When God told Ezekiel to eat a scroll the chapter before, it wasn’t just to regurgitate it, it was to feast on it, find nourishment, embody it, and take on its physical presence.  No wonder that John says that when God visited us in the person of Jesus, it was God’s creative Word taking on flesh.

I think this is why Taylor’s writing is so poignant.  It comes from two avenues of experience–the author as artist, and the preacher as homiletician.  Taylor has taught both subjects — from her full-time work at Piedmont College in the north Georgia foothills, to her adjunct work teaching preaching at Emory University and elsewhere in the urban milieu of Atlanta.  I am going to a conference next week to see her give a presentation on “How I Have Changed my Mind About Preaching” at Mercer University.  I am bringing her latest book, Learning to Walk in the Dark to get her signature.  I look forward to receiving God’s word from her yet again.

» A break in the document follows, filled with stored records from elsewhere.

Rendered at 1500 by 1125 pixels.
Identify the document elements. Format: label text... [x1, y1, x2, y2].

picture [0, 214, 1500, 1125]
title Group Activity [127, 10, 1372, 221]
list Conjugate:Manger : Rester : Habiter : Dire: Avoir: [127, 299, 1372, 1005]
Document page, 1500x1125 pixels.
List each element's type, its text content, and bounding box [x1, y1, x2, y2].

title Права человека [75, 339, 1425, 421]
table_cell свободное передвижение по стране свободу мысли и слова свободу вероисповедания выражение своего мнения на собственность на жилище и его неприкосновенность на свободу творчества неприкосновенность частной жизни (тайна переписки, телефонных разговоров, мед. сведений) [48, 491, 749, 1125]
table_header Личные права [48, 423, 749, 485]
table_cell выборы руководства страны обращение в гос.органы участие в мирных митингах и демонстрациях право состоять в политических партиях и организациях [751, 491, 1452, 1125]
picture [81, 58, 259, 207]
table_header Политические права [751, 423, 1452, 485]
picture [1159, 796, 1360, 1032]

We writers have a bad habit of trying to mimic our favorite authors.  Rarely does this work out; it comes off as phony or insincere.  I did this once.  I wanted to write like Taylor–pen and paper in hand, I wanted to hand-write my next book like she does her own.  And I wanted to write like Dillard–not merely talk about something, but write poetic prose that penetrates the very thing in my experiences of it.

I tried this (spiritual) practice–mainly at the beach.  I brought my spiral notebook and my mechanical pencil.  I sat for long periods of time watching the waves and my children looking for seashells, trying to craft each sentence with love, care, and wonder.  I paused, watched the hasty activity and listened to the conversation of the sandpipers so ubiquitous on our coast.  And I wrote.

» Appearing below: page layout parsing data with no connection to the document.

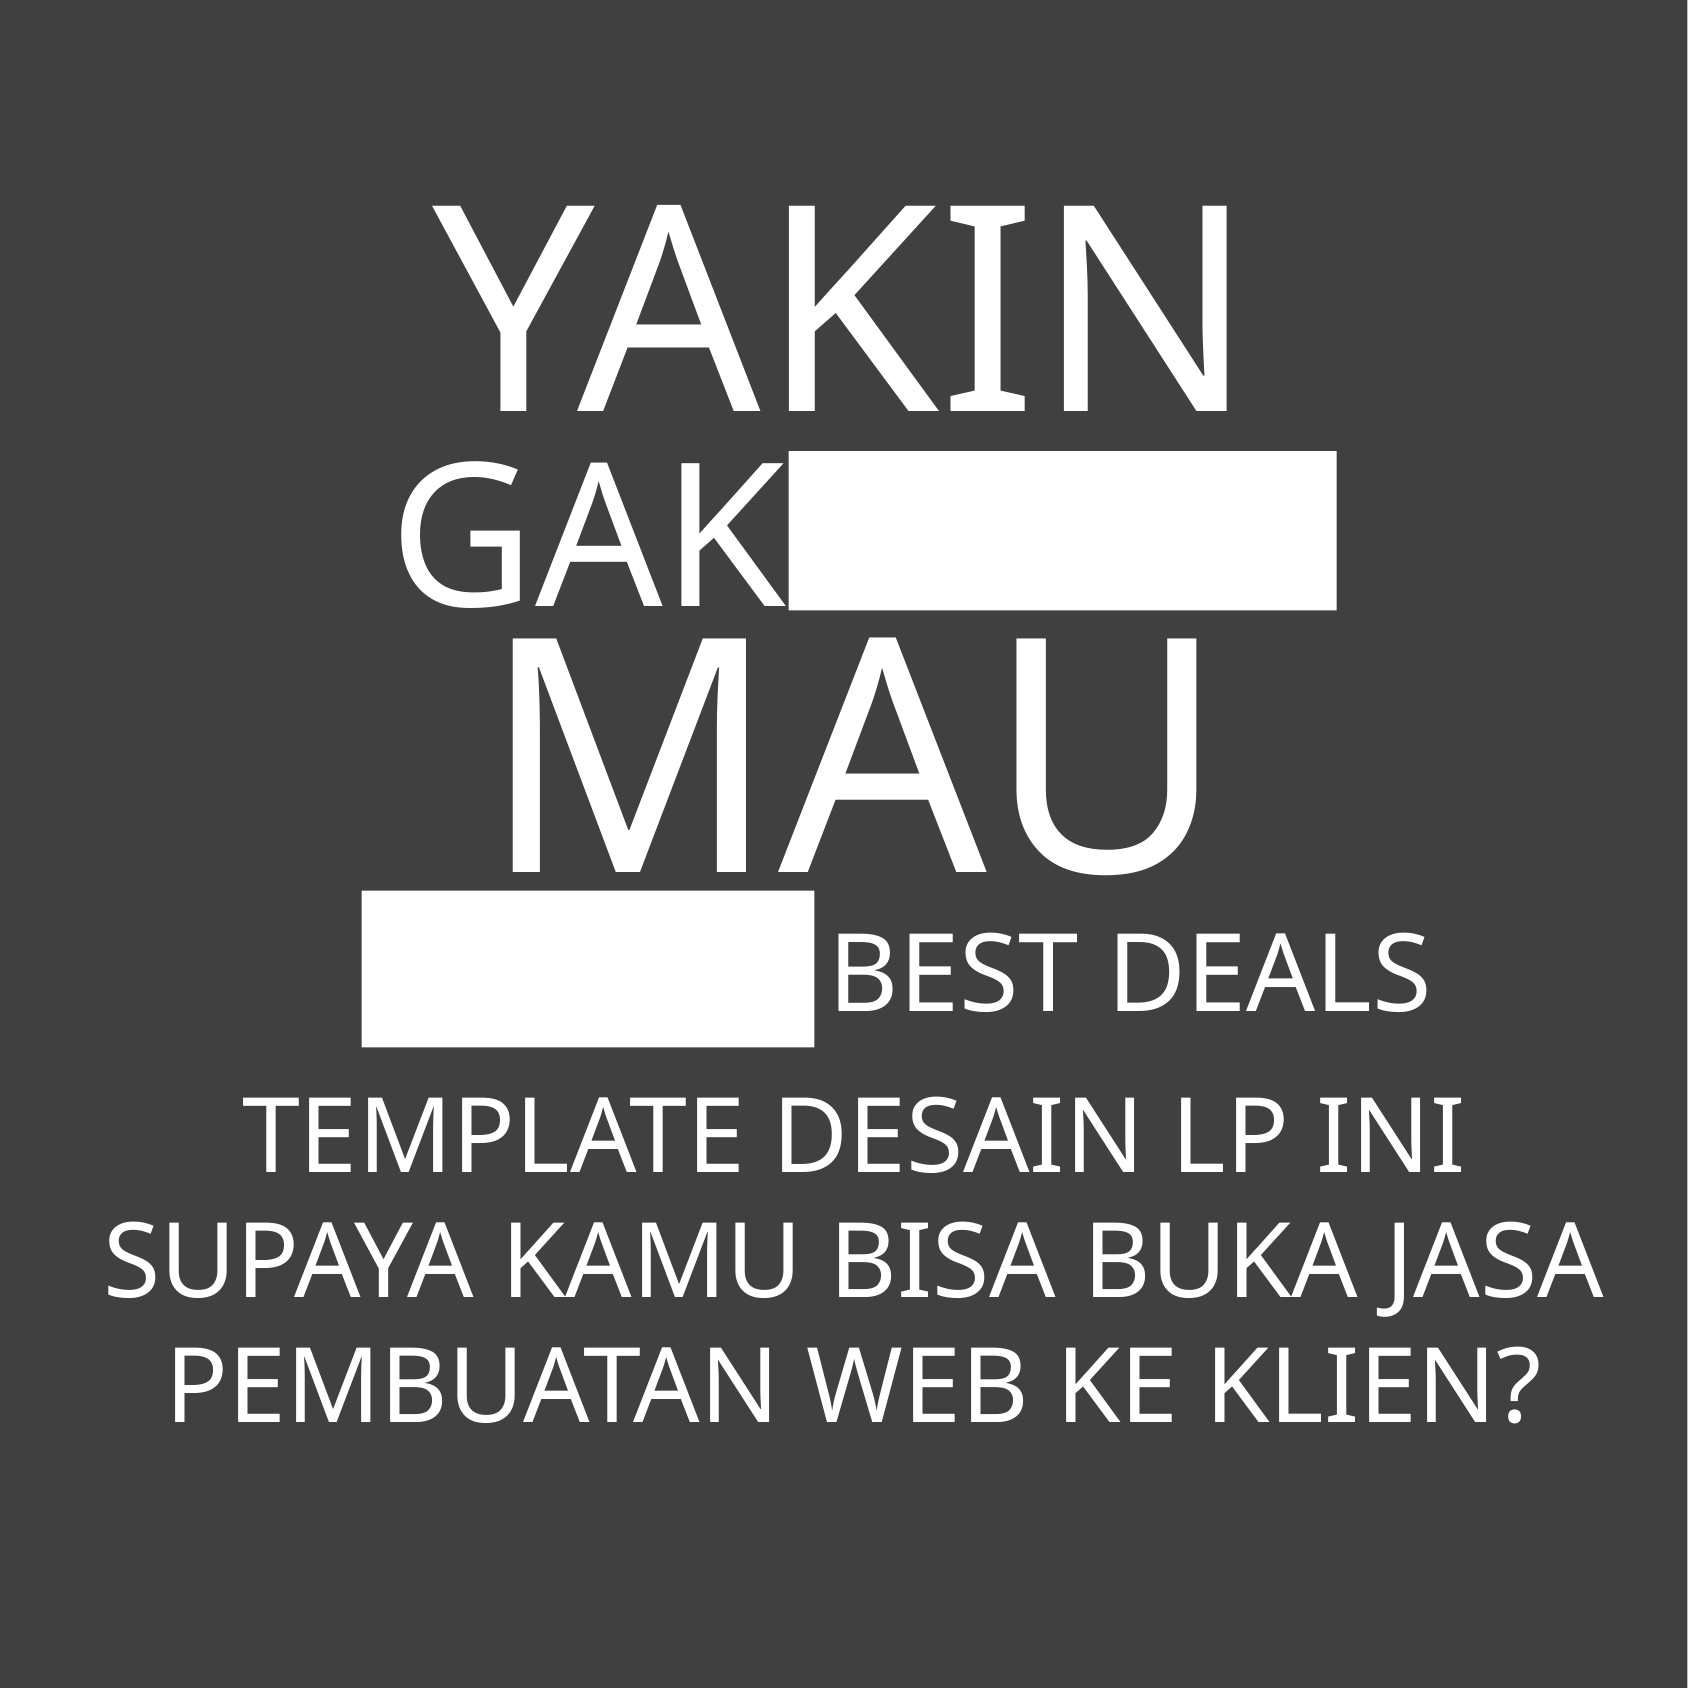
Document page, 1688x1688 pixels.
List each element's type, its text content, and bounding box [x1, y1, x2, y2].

text_box YAKIN [260, 116, 1428, 477]
text_box [361, 890, 815, 1048]
text_box MAU [261, 538, 1447, 946]
text_box GAK [278, 399, 898, 655]
text_box BEST DEALS [815, 895, 1606, 1041]
text_box TEMPLATE DESAIN LP INI SUPAYA KAMU BISA BUKA JASA PEMBUATAN WEB KE KLIEN? [0, 1060, 1688, 1451]
text_box [788, 450, 1338, 611]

I wrote for about a dozen or so pages on different topics over the course of a month– on fatherhood, spirituality, vocation, ministry.   Then, I fizzled out.  It didn’t sound right, it didn’t feel right, and it was not even worth transferring the material into my journal.  I buried the notebook in one of my desk drawers at home.  I pull it out sometimes if I need paper to write a sermon, otherwise it remains hidden.

Powerful words are such because they do defy other words.  Writers know the hardships of having so many words–too many, in fact–fall to the ground, shrivel and die.  Yet, there are those beautiful moments–in an article or a sermon that sounds just right, when the word goes out and never returns.  It spreads its wings and leaves the nest, and finds its way into someone else’s heart to build a nest there and give birth to something new.  It is beautiful, like Taylor’s and Dillard’s writing; but it is a rare word indeed.  Most of the time, our words remain hidden in our desk.